• What you are asked to do: Reproduce every record below exactly, without the pictures.

• Records shown:
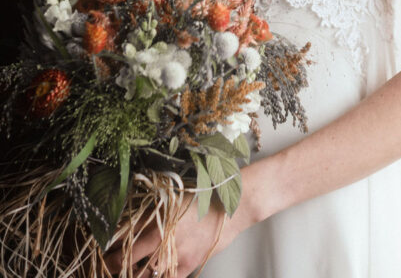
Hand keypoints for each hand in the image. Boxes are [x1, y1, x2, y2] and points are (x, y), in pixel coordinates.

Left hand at [104, 186, 251, 277]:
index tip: (101, 252)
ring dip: (135, 275)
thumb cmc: (202, 197)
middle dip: (115, 267)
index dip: (109, 252)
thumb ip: (152, 211)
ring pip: (147, 276)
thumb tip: (129, 220)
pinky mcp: (189, 266)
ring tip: (128, 272)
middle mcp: (165, 244)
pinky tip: (152, 275)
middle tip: (108, 266)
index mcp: (158, 225)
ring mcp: (177, 258)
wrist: (232, 207)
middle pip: (131, 265)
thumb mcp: (173, 199)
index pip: (125, 244)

• Solution to this problem:
Hand keypoints for each hand in the image. Boxes are [x1, y1, x2, y2] and points are (x, y), in pixel coordinates.

Left hand at [104, 186, 251, 277]:
index tip: (101, 252)
ring dip: (135, 275)
thumb cmc: (202, 197)
middle dip: (115, 267)
index dip: (109, 252)
thumb ip: (152, 211)
ring pip: (147, 276)
thumb tip: (129, 220)
pinky mcp: (189, 266)
ring tip: (128, 272)
middle mcp: (165, 244)
pinky tip: (152, 275)
middle tip: (108, 266)
index mcp: (158, 225)
ring mcp: (177, 258)
wrist: (232, 207)
middle pip: (131, 265)
thumb mcp: (173, 199)
index pip: (125, 244)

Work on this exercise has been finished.